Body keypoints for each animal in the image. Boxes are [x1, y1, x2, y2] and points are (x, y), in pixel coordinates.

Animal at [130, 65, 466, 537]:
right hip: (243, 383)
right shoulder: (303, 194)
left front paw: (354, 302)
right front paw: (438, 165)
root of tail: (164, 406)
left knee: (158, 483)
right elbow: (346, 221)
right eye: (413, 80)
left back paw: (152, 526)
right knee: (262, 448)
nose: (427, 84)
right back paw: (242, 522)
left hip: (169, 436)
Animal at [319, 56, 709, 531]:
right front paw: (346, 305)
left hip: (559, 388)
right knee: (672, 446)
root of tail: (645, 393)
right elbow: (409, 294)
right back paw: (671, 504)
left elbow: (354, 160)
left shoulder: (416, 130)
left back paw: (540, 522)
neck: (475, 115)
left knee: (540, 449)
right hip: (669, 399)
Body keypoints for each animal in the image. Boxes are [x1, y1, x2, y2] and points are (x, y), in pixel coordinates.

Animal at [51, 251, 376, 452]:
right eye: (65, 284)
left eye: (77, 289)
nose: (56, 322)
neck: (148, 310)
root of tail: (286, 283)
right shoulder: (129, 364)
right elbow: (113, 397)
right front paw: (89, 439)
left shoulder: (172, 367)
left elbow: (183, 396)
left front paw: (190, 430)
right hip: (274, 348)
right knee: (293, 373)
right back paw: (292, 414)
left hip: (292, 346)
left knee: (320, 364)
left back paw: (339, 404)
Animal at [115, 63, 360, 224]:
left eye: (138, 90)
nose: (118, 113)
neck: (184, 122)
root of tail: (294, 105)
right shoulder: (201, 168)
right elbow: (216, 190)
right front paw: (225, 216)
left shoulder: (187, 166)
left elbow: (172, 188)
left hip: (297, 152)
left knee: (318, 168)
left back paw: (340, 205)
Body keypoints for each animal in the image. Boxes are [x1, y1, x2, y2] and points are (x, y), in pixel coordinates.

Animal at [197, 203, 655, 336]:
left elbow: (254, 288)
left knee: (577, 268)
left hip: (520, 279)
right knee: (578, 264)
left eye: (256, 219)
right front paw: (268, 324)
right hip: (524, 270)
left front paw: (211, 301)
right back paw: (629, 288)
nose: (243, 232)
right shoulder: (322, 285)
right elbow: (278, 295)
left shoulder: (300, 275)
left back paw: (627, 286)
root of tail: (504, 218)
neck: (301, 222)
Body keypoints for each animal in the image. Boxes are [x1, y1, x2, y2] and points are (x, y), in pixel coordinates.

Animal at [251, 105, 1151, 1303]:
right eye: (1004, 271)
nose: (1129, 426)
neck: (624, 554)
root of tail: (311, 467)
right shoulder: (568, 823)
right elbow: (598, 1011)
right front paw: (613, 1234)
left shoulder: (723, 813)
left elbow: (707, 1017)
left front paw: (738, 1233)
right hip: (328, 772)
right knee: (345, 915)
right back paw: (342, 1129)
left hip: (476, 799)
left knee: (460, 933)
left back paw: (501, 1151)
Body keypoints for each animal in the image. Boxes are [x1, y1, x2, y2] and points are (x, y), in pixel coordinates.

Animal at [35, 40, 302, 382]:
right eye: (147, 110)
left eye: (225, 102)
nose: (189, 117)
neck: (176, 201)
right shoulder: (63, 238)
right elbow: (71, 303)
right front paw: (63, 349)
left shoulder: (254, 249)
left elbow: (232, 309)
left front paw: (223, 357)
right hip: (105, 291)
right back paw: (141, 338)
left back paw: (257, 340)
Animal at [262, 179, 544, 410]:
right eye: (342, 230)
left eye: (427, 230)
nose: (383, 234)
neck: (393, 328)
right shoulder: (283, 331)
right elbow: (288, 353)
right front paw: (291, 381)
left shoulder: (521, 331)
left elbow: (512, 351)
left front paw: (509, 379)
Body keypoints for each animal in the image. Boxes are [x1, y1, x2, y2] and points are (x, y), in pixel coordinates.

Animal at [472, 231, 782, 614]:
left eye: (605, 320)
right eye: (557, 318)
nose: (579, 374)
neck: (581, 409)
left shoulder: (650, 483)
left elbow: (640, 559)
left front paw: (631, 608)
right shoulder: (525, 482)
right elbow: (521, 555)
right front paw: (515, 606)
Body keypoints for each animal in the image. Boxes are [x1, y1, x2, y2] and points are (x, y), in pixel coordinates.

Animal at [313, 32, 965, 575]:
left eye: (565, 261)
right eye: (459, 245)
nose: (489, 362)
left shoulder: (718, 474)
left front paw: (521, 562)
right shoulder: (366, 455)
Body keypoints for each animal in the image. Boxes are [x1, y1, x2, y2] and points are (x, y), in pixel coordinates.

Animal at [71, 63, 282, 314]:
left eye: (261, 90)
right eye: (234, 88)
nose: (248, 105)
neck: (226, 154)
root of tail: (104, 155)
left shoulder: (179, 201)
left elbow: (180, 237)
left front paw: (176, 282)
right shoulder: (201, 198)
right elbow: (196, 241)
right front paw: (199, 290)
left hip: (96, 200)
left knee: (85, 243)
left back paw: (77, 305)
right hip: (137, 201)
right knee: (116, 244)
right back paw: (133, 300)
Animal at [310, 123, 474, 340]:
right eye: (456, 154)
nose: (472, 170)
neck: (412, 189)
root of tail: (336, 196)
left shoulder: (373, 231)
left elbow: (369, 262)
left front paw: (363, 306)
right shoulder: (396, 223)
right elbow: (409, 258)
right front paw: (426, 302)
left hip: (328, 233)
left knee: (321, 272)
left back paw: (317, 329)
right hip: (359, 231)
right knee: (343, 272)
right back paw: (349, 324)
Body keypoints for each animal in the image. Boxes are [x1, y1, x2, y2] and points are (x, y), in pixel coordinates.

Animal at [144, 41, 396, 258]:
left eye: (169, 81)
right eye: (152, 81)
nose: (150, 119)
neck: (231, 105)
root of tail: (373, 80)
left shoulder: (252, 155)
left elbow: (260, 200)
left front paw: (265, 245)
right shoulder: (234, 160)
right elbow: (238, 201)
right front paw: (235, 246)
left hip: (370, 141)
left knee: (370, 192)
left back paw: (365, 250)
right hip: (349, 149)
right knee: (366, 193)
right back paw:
|---|
Task to carry out: Output every entry word for word.

Result:
Body keypoints for each animal in the image. Boxes are [x1, y1, x2, y2] and points are (x, y), in pixel coordinates.

Animal at [130, 65, 466, 537]:
right hip: (243, 383)
right shoulder: (303, 194)
left front paw: (354, 302)
right front paw: (438, 165)
root of tail: (164, 406)
left knee: (158, 483)
right elbow: (346, 221)
right eye: (413, 80)
left back paw: (152, 526)
right knee: (262, 448)
nose: (427, 84)
right back paw: (242, 522)
left hip: (169, 436)
Animal at [319, 56, 709, 531]:
right front paw: (346, 305)
left hip: (559, 388)
right knee: (672, 446)
root of tail: (645, 393)
right elbow: (409, 294)
right back paw: (671, 504)
left elbow: (354, 160)
left shoulder: (416, 130)
left back paw: (540, 522)
neck: (475, 115)
left knee: (540, 449)
right hip: (669, 399)
Body keypoints for each animal in the image. Boxes are [x1, y1, x2, y2] and points are (x, y), in pixel coordinates.

Animal at [51, 251, 376, 452]:
right eye: (65, 284)
left eye: (77, 289)
nose: (56, 322)
neck: (148, 310)
root of tail: (286, 283)
right shoulder: (129, 364)
right elbow: (113, 397)
right front paw: (89, 439)
left shoulder: (172, 367)
left elbow: (183, 396)
left front paw: (190, 430)
right hip: (274, 348)
right knee: (293, 373)
right back paw: (292, 414)
left hip: (292, 346)
left knee: (320, 364)
left back paw: (339, 404)
Animal at [115, 63, 360, 224]:
left eye: (138, 90)
nose: (118, 113)
neck: (184, 122)
root of tail: (294, 105)
right shoulder: (201, 168)
right elbow: (216, 190)
right front paw: (225, 216)
left shoulder: (187, 166)
left elbow: (172, 188)
left hip: (297, 152)
left knee: (318, 168)
left back paw: (340, 205)
Body keypoints for each animal in the image. Boxes are [x1, y1, x2, y2] and points are (x, y), in pixel coordinates.

Animal at [197, 203, 655, 336]:
left elbow: (254, 288)
left knee: (577, 268)
left hip: (520, 279)
right knee: (578, 264)
left eye: (256, 219)
right front paw: (268, 324)
right hip: (524, 270)
left front paw: (211, 301)
right back paw: (629, 288)
nose: (243, 232)
right shoulder: (322, 285)
right elbow: (278, 295)
left shoulder: (300, 275)
left back paw: (627, 286)
root of tail: (504, 218)
neck: (301, 222)
Body keypoints for each animal in the image. Boxes are [x1, y1, x2, y2] and points are (x, y), in pixel coordinates.

Animal at [251, 105, 1151, 1303]:
right eye: (1004, 271)
nose: (1129, 426)
neck: (624, 554)
root of tail: (311, 467)
right shoulder: (568, 823)
right elbow: (598, 1011)
right front paw: (613, 1234)
left shoulder: (723, 813)
left elbow: (707, 1017)
left front paw: (738, 1233)
right hip: (328, 772)
right knee: (345, 915)
right back paw: (342, 1129)
left hip: (476, 799)
left knee: (460, 933)
left back paw: (501, 1151)
Body keypoints for each animal in the image. Boxes are [x1, y1, x2, y2] and points are (x, y), in pixel coordinates.

Animal at [35, 40, 302, 382]:
right eye: (147, 110)
left eye: (225, 102)
nose: (189, 117)
neck: (176, 201)
right shoulder: (63, 238)
right elbow: (71, 303)
right front paw: (63, 349)
left shoulder: (254, 249)
left elbow: (232, 309)
left front paw: (223, 357)
right hip: (105, 291)
right back paw: (141, 338)
left back paw: (257, 340)
Animal at [262, 179, 544, 410]:
right eye: (342, 230)
left eye: (427, 230)
nose: (383, 234)
neck: (393, 328)
right shoulder: (283, 331)
right elbow: (288, 353)
right front paw: (291, 381)
left shoulder: (521, 331)
left elbow: (512, 351)
left front paw: (509, 379)
Body keypoints for each animal in the image. Boxes are [x1, y1, x2, y2] and points are (x, y), in pixel coordinates.

Animal at [472, 231, 782, 614]:
left eye: (605, 320)
right eye: (557, 318)
nose: (579, 374)
neck: (581, 409)
left shoulder: (650, 483)
left elbow: (640, 559)
left front paw: (631, 608)
right shoulder: (525, 482)
right elbow: (521, 555)
right front paw: (515, 606)
Body keypoints for each animal in the image. Boxes are [x1, y1, x2, y2] and points are (x, y), in pixel coordinates.

Animal at [313, 32, 965, 575]:
left eye: (565, 261)
right eye: (459, 245)
nose: (489, 362)
left shoulder: (718, 474)
left front paw: (521, 562)
right shoulder: (366, 455)
Body keypoints for each animal in the image. Boxes are [x1, y1, x2, y2] and points are (x, y), in pixel coordinates.

Animal at [71, 63, 282, 314]:
left eye: (261, 90)
right eye: (234, 88)
nose: (248, 105)
neck: (226, 154)
root of tail: (104, 155)
left shoulder: (179, 201)
left elbow: (180, 237)
left front paw: (176, 282)
right shoulder: (201, 198)
right elbow: (196, 241)
right front paw: (199, 290)
left hip: (96, 200)
left knee: (85, 243)
left back paw: (77, 305)
right hip: (137, 201)
right knee: (116, 244)
right back paw: (133, 300)
Animal at [310, 123, 474, 340]:
right eye: (456, 154)
nose: (472, 170)
neck: (412, 189)
root of tail: (336, 196)
left shoulder: (373, 231)
left elbow: (369, 262)
left front paw: (363, 306)
right shoulder: (396, 223)
right elbow: (409, 258)
right front paw: (426, 302)
left hip: (328, 233)
left knee: (321, 272)
left back paw: (317, 329)
right hip: (359, 231)
right knee: (343, 272)
right back paw: (349, 324)
Body keypoints for each animal in the image. Boxes are [x1, y1, x2, y2] and points are (x, y), in pixel coordinates.

Animal at [144, 41, 396, 258]:
left eye: (169, 81)
right eye: (152, 81)
nose: (150, 119)
neck: (231, 105)
root of tail: (373, 80)
left shoulder: (252, 155)
left elbow: (260, 200)
left front paw: (265, 245)
right shoulder: (234, 160)
right elbow: (238, 201)
right front paw: (235, 246)
left hip: (370, 141)
left knee: (370, 192)
left back paw: (365, 250)
right hip: (349, 149)
right knee: (366, 193)
right back paw:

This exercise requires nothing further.